§ Part of a data file
════
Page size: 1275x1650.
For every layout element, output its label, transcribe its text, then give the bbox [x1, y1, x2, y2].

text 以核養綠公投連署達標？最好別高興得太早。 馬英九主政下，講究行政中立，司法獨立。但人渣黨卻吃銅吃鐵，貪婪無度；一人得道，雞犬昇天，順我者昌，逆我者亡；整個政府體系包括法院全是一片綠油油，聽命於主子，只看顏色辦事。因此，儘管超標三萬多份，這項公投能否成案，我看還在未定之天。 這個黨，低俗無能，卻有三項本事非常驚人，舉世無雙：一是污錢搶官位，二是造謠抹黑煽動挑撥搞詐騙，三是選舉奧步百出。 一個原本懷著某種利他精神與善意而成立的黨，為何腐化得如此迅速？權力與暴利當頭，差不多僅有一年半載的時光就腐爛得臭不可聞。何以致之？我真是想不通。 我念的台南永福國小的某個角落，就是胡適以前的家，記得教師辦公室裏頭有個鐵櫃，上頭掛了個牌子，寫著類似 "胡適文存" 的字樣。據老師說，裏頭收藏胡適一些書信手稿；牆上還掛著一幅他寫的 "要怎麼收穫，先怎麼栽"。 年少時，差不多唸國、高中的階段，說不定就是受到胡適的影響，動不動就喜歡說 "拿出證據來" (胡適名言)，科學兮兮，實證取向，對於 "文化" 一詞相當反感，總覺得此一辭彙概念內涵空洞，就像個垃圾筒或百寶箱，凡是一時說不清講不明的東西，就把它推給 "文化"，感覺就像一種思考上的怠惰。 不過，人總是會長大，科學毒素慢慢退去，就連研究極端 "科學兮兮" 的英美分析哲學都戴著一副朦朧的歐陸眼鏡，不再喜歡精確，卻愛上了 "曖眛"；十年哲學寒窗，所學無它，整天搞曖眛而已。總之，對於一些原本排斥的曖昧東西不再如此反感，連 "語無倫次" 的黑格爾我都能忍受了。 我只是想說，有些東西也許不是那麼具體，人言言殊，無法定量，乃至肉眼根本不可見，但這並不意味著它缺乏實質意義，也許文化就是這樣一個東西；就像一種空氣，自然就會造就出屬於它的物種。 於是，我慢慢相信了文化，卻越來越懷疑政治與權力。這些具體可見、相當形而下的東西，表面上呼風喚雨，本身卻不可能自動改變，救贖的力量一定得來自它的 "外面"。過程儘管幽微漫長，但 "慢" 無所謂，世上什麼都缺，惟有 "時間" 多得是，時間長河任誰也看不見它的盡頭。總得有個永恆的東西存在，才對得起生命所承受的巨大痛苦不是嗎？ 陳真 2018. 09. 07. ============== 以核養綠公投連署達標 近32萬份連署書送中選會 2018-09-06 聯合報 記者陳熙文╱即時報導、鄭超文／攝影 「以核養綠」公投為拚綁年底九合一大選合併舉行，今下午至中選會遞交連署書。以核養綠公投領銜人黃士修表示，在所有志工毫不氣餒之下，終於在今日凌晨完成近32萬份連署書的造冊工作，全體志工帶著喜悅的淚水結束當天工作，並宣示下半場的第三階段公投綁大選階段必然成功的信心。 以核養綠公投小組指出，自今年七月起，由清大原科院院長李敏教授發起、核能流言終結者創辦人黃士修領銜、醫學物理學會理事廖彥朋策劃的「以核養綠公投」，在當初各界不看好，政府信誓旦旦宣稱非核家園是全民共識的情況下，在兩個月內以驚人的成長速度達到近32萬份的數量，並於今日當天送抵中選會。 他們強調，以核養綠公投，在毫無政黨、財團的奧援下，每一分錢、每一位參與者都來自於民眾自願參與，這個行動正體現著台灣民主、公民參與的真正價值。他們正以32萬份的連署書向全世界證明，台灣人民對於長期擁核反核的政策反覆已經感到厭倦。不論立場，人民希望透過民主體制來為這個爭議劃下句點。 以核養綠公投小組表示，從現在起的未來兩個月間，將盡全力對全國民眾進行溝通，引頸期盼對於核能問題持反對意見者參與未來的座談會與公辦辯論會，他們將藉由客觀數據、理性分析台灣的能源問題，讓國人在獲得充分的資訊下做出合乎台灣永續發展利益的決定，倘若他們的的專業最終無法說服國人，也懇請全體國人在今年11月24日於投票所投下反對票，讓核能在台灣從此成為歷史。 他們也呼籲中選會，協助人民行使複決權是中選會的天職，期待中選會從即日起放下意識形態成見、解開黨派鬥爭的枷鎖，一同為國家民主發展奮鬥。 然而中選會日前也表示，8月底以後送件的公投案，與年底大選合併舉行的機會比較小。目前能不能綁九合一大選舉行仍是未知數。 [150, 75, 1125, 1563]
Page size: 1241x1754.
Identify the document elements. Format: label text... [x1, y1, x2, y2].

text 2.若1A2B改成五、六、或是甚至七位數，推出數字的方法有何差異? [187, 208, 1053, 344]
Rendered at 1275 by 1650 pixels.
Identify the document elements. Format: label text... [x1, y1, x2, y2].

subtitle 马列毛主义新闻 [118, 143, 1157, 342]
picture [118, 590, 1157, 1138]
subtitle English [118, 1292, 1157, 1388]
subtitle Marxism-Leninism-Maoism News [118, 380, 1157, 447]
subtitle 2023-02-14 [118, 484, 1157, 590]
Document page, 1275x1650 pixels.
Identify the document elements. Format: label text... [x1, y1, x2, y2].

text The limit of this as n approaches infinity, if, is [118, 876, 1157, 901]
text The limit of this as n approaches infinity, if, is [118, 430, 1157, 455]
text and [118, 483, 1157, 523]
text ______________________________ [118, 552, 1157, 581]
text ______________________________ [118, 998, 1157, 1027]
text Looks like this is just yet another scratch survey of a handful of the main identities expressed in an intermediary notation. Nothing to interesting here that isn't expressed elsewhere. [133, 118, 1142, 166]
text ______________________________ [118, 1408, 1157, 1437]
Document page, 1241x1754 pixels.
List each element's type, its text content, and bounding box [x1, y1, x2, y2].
════
§ Task instructions
Please quote the records from their first line through the line containing "For every layout", including that line.

§ Completed exercise
Page size: 1275x1650.
For every layout element, output its label, transcribe its text, then give the bbox [x1, y1, x2, y2].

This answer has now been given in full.